#### Task description
Reproduce verbatim the lines of the records below, starting with the very first line and going on through the line that contains "Um espetáculo visual e", including that line.

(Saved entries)
━━━━━━━━━━━━━━━━━━━━

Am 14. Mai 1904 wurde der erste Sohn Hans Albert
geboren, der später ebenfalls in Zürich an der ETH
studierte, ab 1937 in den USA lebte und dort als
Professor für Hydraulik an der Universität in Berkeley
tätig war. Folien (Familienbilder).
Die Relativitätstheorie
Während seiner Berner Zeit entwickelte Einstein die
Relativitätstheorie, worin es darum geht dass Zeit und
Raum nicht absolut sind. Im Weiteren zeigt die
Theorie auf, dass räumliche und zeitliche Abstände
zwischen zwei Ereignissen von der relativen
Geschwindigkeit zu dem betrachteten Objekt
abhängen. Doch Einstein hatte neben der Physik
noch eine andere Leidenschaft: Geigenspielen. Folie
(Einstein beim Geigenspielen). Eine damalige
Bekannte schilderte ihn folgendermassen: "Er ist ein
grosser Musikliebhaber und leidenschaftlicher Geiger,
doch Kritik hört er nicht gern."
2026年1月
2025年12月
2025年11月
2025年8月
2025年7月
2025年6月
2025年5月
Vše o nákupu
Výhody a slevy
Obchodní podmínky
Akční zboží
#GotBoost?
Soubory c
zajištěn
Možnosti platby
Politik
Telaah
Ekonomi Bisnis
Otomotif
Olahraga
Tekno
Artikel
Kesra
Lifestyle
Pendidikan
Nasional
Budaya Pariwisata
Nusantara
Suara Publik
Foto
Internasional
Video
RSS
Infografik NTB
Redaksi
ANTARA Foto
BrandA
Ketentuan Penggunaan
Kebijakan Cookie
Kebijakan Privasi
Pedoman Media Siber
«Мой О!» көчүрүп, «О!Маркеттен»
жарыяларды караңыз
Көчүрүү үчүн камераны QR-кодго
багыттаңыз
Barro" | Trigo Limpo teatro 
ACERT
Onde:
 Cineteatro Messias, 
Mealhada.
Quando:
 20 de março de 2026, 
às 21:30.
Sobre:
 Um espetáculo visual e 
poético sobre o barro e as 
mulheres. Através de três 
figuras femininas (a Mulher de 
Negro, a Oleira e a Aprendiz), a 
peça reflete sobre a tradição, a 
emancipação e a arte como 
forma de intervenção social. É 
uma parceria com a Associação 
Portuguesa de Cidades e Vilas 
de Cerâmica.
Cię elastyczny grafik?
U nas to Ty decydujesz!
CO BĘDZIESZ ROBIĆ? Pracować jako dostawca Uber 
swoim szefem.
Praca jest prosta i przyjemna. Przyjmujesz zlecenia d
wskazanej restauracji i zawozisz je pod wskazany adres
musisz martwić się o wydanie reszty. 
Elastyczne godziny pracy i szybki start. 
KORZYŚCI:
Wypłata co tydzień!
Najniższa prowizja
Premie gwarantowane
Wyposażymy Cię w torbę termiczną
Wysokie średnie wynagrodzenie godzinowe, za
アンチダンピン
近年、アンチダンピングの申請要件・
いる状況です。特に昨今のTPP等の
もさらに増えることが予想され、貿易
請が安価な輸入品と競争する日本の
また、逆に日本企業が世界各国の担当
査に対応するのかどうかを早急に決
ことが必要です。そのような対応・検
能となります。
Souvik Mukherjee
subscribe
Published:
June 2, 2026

━━━━━━━━━━━━━━━━━━━━

#### Answer
Am 14. Mai 1904 wurde der erste Sohn Hans Albert
geboren, der später ebenfalls in Zürich an der ETH
studierte, ab 1937 in den USA lebte und dort als
Professor für Hydraulik an der Universität in Berkeley
tätig war. Folien (Familienbilder).
Die Relativitätstheorie
Während seiner Berner Zeit entwickelte Einstein die
Relativitätstheorie, worin es darum geht dass Zeit und
Raum nicht absolut sind. Im Weiteren zeigt die
Theorie auf, dass räumliche und zeitliche Abstände
zwischen zwei Ereignissen von der relativen
Geschwindigkeit zu dem betrachteten Objekt
abhängen. Doch Einstein hatte neben der Physik
noch eine andere Leidenschaft: Geigenspielen. Folie
(Einstein beim Geigenspielen). Eine damalige
Bekannte schilderte ihn folgendermassen: "Er ist ein
grosser Musikliebhaber und leidenschaftlicher Geiger,
doch Kritik hört er nicht gern."
2026年1月
2025年12月
2025年11月
2025年8月
2025年7月
2025年6月
2025年5月
Vše o nákupu
Výhody a slevy
Obchodní podmínky
Akční zboží
#GotBoost?
Soubory c
zajištěn
Možnosti platby
Politik
Telaah
Ekonomi Bisnis
Otomotif
Olahraga
Tekno
Artikel
Kesra
Lifestyle
Pendidikan
Nasional
Budaya Pariwisata
Nusantara
Suara Publik
Foto
Internasional
Video
RSS
Infografik NTB
Redaksi
ANTARA Foto
BrandA
Ketentuan Penggunaan
Kebijakan Cookie
Kebijakan Privasi
Pedoman Media Siber
«Мой О!» көчүрүп, «О!Маркеттен»
жарыяларды караңыз
Көчүрүү үчүн камераны QR-кодго
багыттаңыз
Barro" | Trigo Limpo teatro 
ACERT
Onde:
 Cineteatro Messias, 
Mealhada.
Quando:
 20 de março de 2026, 
às 21:30.
Sobre:
 Um espetáculo visual e 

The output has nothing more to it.